This motif of the suffering African American as Christ-figure recurs throughout the story. On the train, Mr. Head and Nelson encounter a black man followed by two women—a figure which calls up medieval depictions of the crucifixion of Christ featuring Mary Magdalene and the Virgin Mary at the foot of his cross.[1] In the dining car, Mr. Head comments approvingly that “they rope them off” from the rest of the diners (O’Connor 1971, 256). Later, Mr. Head and Nelson encounter an image of the Virgin Mary in the form of “a large colored woman” (261). Nelson, a child, correctly senses her maternal symbolism and “would have collapsed at her feet if Mr. Head had not pulled him roughly away” (262). While she attempts to point the way for the lost pair of visitors like the Virgin Mary motioning toward the Christ-child in church paintings, Mr. Head once again participates in the exclusion and suffering of those who will bring about his redemption and salvation.

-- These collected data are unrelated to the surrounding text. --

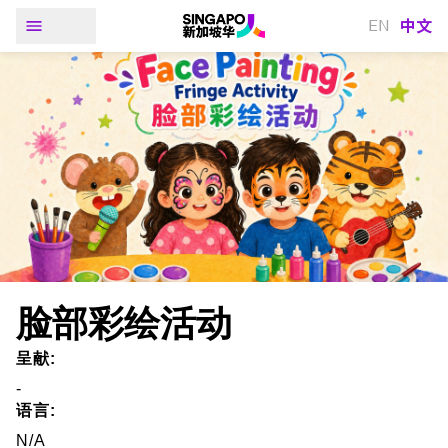
中文
EN
脸部彩绘活动
呈献:
-
语言:
N/A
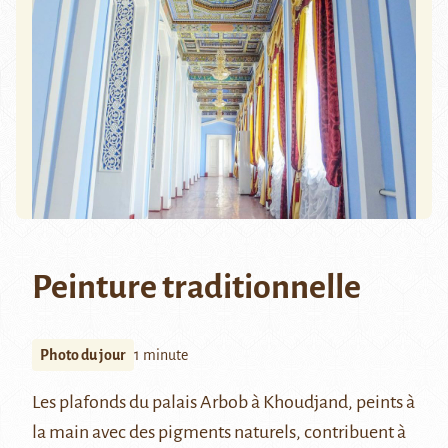
Peinture traditionnelle
Photo du jour
1 minute
Les plafonds du palais
Arbob
à
Khoudjand
, peints à
la main avec des pigments naturels, contribuent à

The title of the work itself works to implicate the (ostensibly, white) reader in this suffering. Joyce Carol Oates (2009) has noted that “The Artificial Nigger,” in spite of being one of O’Connor’s best short stories, is “virtually unteachable as a consequence of its blunt pseudo-racist title.” The controversy over the story’s title began, as Tison Pugh (584) explains, even before its publication. “John Crowe Ransom, the editor of the Kenyon Review, suggested that she change the title to avoid ‘insult[ing] the black folk’s sensibilities,’” Pugh explains, citing Sally Fitzgerald’s account of the exchange. Far from being an example of racial insensitivity, however, O’Connor’s refusal of Ransom’s suggestion to change the title of “The Artificial Nigger” preserved and reinforced both the spiritual and social messages of the story. “To have sanitized the title would have robbed the story of its real power,” writes Ralph C. Wood (2005, 144), “the power to invert racist intention into antiracist redemption.” As she does with African American suffering and racial différance throughout the story, O’Connor uses the grotesquery of the racially charged title as a means to her spiritual end. By identifying the eponymous “artificial nigger” within the story with Christ, she revivifies the “scandal of the cross” described by St. Paul (Gal 5:11). This scandalousness—a shock registered on the part of both the ancient Jews and Romans at the notion of the God of the universe submitting to what the Roman orator Cicero described as “that most cruel and disgusting penalty” of crucifixion—is hardly registered by moderns as a result of a superficial familiarity with the image of the crucified Christ (Sheckler and Leith, 74). By revivifying the scandal of the cross and implicating the white reader in Mr. Head’s racism, she invites the reader to share in the end in Mr. Head’s conversion—a conversion which may not lead to reformed racial attitudes, but which strikes at the root of racism in the sinfulness of man (Monroe, 65).

[1] All four gospels mention women disciples who gather at the site of the crucifixion. See Mt 27:55–56, Mk 15:40, Lk 23:49, and Jn 19:25. Matthew and Mark mention Mary Magdalene and the Virgin Mary by name while implying that there were others. John mentions Mary Magdalene, the Virgin Mary, and another Mary by name. Luke does not list any of their names. All three synoptic gospels also claim that the women disciples accompany Jesus’s body to the tomb. Matthew and Mark again identify Mary Magdalene and the Virgin Mary specifically while Luke offers no names. See Mt 27:61, Mk 15:47, and Lk 23:55. All four gospels also claim that Jesus’s woman disciples were the first to see him risen when they came to his tomb early on Sunday morning. Matthew names the women at the tomb as Mary Magdalene and what may be Jesus’s mother the Virgin Mary; Mark identifies Mary Magdalene and the Virgin Mary; Luke identifies Mary Magdalene, Joanna, and the Virgin Mary; and John mentions only Mary Magdalene by name. See Mt 28:1, Mk 16:1, Lk 24:10, and Jn 20:1. It is common for medieval and later Catholic depictions of the crucifixion to feature only two women, Mary Magdalene and the Virgin Mary. Depictions of the crucifixion with only the Virgin Mary and the apostle John at Jesus’s side are also common. See Roberts 2014, 194.